Return the full set of records, matching them character for character.

__TASK INPUT__.
————

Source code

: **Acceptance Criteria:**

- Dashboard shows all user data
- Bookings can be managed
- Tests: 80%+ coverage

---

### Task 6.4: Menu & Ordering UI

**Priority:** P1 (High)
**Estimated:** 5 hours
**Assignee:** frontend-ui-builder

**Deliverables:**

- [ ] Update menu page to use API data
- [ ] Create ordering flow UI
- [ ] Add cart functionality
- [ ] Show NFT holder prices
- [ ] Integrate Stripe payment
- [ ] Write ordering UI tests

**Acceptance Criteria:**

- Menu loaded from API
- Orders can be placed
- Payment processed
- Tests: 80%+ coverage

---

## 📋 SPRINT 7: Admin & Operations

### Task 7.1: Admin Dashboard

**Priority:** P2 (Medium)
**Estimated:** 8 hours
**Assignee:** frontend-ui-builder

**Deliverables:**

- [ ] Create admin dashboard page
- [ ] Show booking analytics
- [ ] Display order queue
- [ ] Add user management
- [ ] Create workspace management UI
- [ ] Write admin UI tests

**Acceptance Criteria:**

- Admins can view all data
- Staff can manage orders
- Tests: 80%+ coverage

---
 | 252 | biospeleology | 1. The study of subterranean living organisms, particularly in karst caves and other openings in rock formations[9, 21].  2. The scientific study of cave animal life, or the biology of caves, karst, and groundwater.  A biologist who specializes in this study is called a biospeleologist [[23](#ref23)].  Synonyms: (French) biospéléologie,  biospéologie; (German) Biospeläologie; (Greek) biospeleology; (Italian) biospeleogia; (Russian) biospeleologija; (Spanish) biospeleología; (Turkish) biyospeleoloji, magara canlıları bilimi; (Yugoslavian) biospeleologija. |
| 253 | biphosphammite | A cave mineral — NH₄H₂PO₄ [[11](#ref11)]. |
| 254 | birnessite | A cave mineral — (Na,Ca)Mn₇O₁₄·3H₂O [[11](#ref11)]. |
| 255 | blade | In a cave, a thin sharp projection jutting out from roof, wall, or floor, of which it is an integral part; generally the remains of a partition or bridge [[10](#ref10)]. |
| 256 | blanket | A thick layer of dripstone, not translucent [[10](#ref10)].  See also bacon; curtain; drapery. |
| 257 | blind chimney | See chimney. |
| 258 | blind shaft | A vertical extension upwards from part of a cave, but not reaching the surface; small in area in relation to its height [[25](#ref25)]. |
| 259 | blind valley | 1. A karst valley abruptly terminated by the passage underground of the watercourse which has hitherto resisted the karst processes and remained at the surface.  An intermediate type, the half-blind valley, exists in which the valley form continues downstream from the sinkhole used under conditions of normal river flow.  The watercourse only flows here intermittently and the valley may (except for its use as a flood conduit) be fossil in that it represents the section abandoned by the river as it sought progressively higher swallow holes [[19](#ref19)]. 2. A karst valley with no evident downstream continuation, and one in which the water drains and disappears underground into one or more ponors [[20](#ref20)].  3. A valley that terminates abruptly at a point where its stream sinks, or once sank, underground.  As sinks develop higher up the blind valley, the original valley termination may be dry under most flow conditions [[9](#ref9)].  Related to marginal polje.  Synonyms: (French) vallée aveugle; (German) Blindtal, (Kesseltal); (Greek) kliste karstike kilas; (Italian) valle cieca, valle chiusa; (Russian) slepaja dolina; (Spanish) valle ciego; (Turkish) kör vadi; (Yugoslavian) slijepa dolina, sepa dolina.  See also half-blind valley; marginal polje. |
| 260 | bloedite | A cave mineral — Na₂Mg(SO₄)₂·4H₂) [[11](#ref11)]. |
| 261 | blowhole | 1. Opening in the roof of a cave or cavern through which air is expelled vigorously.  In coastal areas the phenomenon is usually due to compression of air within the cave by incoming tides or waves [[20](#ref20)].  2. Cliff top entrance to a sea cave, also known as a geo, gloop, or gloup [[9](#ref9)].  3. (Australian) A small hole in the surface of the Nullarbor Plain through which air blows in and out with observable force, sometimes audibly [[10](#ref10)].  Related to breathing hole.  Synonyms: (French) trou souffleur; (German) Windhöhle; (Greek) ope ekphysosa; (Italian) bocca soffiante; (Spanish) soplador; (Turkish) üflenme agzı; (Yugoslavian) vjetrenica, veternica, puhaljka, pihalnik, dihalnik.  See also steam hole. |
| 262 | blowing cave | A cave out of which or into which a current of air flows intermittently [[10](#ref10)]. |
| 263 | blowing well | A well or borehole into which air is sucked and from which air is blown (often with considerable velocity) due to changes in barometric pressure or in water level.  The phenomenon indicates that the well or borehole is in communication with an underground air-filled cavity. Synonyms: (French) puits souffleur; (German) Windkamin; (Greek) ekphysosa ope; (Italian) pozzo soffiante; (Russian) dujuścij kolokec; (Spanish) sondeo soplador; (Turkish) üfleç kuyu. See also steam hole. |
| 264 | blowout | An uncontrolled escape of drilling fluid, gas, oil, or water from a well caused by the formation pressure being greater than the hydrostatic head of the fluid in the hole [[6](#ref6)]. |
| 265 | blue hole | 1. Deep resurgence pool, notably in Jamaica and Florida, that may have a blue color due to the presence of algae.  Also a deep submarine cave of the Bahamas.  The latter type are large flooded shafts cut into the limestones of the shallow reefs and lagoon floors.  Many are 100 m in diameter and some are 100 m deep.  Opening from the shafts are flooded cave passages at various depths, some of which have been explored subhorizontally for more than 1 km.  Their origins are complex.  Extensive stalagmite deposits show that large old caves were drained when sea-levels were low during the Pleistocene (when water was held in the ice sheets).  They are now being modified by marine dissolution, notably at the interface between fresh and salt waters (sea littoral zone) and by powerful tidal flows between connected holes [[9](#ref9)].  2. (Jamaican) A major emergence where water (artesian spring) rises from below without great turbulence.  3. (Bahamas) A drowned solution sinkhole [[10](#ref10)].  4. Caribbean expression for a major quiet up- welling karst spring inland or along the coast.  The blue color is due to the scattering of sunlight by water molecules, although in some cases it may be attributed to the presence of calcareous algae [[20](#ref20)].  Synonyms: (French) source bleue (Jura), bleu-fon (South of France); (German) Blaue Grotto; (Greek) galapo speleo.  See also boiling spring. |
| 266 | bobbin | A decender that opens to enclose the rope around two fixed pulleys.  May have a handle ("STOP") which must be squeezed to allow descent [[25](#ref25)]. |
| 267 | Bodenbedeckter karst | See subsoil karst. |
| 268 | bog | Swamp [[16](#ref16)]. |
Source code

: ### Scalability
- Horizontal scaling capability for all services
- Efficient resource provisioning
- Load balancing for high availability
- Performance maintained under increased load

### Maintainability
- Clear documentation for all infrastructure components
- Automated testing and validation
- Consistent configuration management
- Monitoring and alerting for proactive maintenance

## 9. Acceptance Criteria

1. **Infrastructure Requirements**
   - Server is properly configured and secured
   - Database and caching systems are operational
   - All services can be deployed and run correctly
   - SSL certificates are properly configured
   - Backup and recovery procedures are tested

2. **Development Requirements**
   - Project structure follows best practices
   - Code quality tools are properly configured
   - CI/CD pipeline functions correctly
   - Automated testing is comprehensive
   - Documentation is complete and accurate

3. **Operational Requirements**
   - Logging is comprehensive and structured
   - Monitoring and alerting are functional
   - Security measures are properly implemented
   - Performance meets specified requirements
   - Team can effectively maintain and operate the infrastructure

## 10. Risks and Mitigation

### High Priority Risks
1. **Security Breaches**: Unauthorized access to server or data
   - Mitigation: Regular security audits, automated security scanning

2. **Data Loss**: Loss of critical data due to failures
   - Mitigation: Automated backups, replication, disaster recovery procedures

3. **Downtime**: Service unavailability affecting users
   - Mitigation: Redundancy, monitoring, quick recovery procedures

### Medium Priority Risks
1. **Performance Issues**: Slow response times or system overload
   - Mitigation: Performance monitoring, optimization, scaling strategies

————

__RESPONSE TO THE EXERCISE__.
Source code

: **Acceptance Criteria:**

- Dashboard shows all user data
- Bookings can be managed
- Tests: 80%+ coverage

---

### Task 6.4: Menu & Ordering UI

**Priority:** P1 (High)
**Estimated:** 5 hours
**Assignee:** frontend-ui-builder

**Deliverables:**

- [ ] Update menu page to use API data
- [ ] Create ordering flow UI
- [ ] Add cart functionality
- [ ] Show NFT holder prices
- [ ] Integrate Stripe payment
- [ ] Write ordering UI tests

**Acceptance Criteria:**

- Menu loaded from API
- Orders can be placed
- Payment processed
- Tests: 80%+ coverage

---

## 📋 SPRINT 7: Admin & Operations

### Task 7.1: Admin Dashboard

**Priority:** P2 (Medium)
**Estimated:** 8 hours
**Assignee:** frontend-ui-builder

**Deliverables:**

- [ ] Create admin dashboard page
- [ ] Show booking analytics
- [ ] Display order queue
- [ ] Add user management
- [ ] Create workspace management UI
- [ ] Write admin UI tests

**Acceptance Criteria:**

- Admins can view all data
- Staff can manage orders
- Tests: 80%+ coverage

---
 | 252 | biospeleology | 1. The study of subterranean living organisms, particularly in karst caves and other openings in rock formations[9, 21].  2. The scientific study of cave animal life, or the biology of caves, karst, and groundwater.  A biologist who specializes in this study is called a biospeleologist [[23](#ref23)].  Synonyms: (French) biospéléologie,  biospéologie; (German) Biospeläologie; (Greek) biospeleology; (Italian) biospeleogia; (Russian) biospeleologija; (Spanish) biospeleología; (Turkish) biyospeleoloji, magara canlıları bilimi; (Yugoslavian) biospeleologija. |
| 253 | biphosphammite | A cave mineral — NH₄H₂PO₄ [[11](#ref11)]. |
| 254 | birnessite | A cave mineral — (Na,Ca)Mn₇O₁₄·3H₂O [[11](#ref11)]. |
| 255 | blade | In a cave, a thin sharp projection jutting out from roof, wall, or floor, of which it is an integral part; generally the remains of a partition or bridge [[10](#ref10)]. |
| 256 | blanket | A thick layer of dripstone, not translucent [[10](#ref10)].  See also bacon; curtain; drapery. |
| 257 | blind chimney | See chimney. |
| 258 | blind shaft | A vertical extension upwards from part of a cave, but not reaching the surface; small in area in relation to its height [[25](#ref25)]. |
| 259 | blind valley | 1. A karst valley abruptly terminated by the passage underground of the watercourse which has hitherto resisted the karst processes and remained at the surface.  An intermediate type, the half-blind valley, exists in which the valley form continues downstream from the sinkhole used under conditions of normal river flow.  The watercourse only flows here intermittently and the valley may (except for its use as a flood conduit) be fossil in that it represents the section abandoned by the river as it sought progressively higher swallow holes [[19](#ref19)]. 2. A karst valley with no evident downstream continuation, and one in which the water drains and disappears underground into one or more ponors [[20](#ref20)].  3. A valley that terminates abruptly at a point where its stream sinks, or once sank, underground.  As sinks develop higher up the blind valley, the original valley termination may be dry under most flow conditions [[9](#ref9)].  Related to marginal polje.  Synonyms: (French) vallée aveugle; (German) Blindtal, (Kesseltal); (Greek) kliste karstike kilas; (Italian) valle cieca, valle chiusa; (Russian) slepaja dolina; (Spanish) valle ciego; (Turkish) kör vadi; (Yugoslavian) slijepa dolina, sepa dolina.  See also half-blind valley; marginal polje. |
| 260 | bloedite | A cave mineral — Na₂Mg(SO₄)₂·4H₂) [[11](#ref11)]. |
| 261 | blowhole | 1. Opening in the roof of a cave or cavern through which air is expelled vigorously.  In coastal areas the phenomenon is usually due to compression of air within the cave by incoming tides or waves [[20](#ref20)].  2. Cliff top entrance to a sea cave, also known as a geo, gloop, or gloup [[9](#ref9)].  3. (Australian) A small hole in the surface of the Nullarbor Plain through which air blows in and out with observable force, sometimes audibly [[10](#ref10)].  Related to breathing hole.  Synonyms: (French) trou souffleur; (German) Windhöhle; (Greek) ope ekphysosa; (Italian) bocca soffiante; (Spanish) soplador; (Turkish) üflenme agzı; (Yugoslavian) vjetrenica, veternica, puhaljka, pihalnik, dihalnik.  See also steam hole. |
| 262 | blowing cave | A cave out of which or into which a current of air flows intermittently [[10](#ref10)]. |
| 263 | blowing well | A well or borehole into which air is sucked and from which air is blown (often with considerable velocity) due to changes in barometric pressure or in water level.  The phenomenon indicates that the well or borehole is in communication with an underground air-filled cavity. Synonyms: (French) puits souffleur; (German) Windkamin; (Greek) ekphysosa ope; (Italian) pozzo soffiante; (Russian) dujuścij kolokec; (Spanish) sondeo soplador; (Turkish) üfleç kuyu. See also steam hole. |
| 264 | blowout | An uncontrolled escape of drilling fluid, gas, oil, or water from a well caused by the formation pressure being greater than the hydrostatic head of the fluid in the hole [[6](#ref6)]. |
| 265 | blue hole | 1. Deep resurgence pool, notably in Jamaica and Florida, that may have a blue color due to the presence of algae.  Also a deep submarine cave of the Bahamas.  The latter type are large flooded shafts cut into the limestones of the shallow reefs and lagoon floors.  Many are 100 m in diameter and some are 100 m deep.  Opening from the shafts are flooded cave passages at various depths, some of which have been explored subhorizontally for more than 1 km.  Their origins are complex.  Extensive stalagmite deposits show that large old caves were drained when sea-levels were low during the Pleistocene (when water was held in the ice sheets).  They are now being modified by marine dissolution, notably at the interface between fresh and salt waters (sea littoral zone) and by powerful tidal flows between connected holes [[9](#ref9)].  2. (Jamaican) A major emergence where water (artesian spring) rises from below without great turbulence.  3. (Bahamas) A drowned solution sinkhole [[10](#ref10)].  4. Caribbean expression for a major quiet up- welling karst spring inland or along the coast.  The blue color is due to the scattering of sunlight by water molecules, although in some cases it may be attributed to the presence of calcareous algae [[20](#ref20)].  Synonyms: (French) source bleue (Jura), bleu-fon (South of France); (German) Blaue Grotto; (Greek) galapo speleo.  See also boiling spring. |
| 266 | bobbin | A decender that opens to enclose the rope around two fixed pulleys.  May have a handle ("STOP") which must be squeezed to allow descent [[25](#ref25)]. |
| 267 | Bodenbedeckter karst | See subsoil karst. |
| 268 | bog | Swamp [[16](#ref16)]. |
Source code

: ### Scalability
- Horizontal scaling capability for all services
- Efficient resource provisioning
- Load balancing for high availability
- Performance maintained under increased load

### Maintainability
- Clear documentation for all infrastructure components
- Automated testing and validation
- Consistent configuration management
- Monitoring and alerting for proactive maintenance

## 9. Acceptance Criteria

1. **Infrastructure Requirements**
   - Server is properly configured and secured
   - Database and caching systems are operational
   - All services can be deployed and run correctly
   - SSL certificates are properly configured
   - Backup and recovery procedures are tested

2. **Development Requirements**
   - Project structure follows best practices
   - Code quality tools are properly configured
   - CI/CD pipeline functions correctly
   - Automated testing is comprehensive
   - Documentation is complete and accurate

3. **Operational Requirements**
   - Logging is comprehensive and structured
   - Monitoring and alerting are functional
   - Security measures are properly implemented
   - Performance meets specified requirements
   - Team can effectively maintain and operate the infrastructure

## 10. Risks and Mitigation

### High Priority Risks
1. **Security Breaches**: Unauthorized access to server or data
   - Mitigation: Regular security audits, automated security scanning

2. **Data Loss**: Loss of critical data due to failures
   - Mitigation: Automated backups, replication, disaster recovery procedures

3. **Downtime**: Service unavailability affecting users
   - Mitigation: Redundancy, monitoring, quick recovery procedures

### Medium Priority Risks
1. **Performance Issues**: Slow response times or system overload
   - Mitigation: Performance monitoring, optimization, scaling strategies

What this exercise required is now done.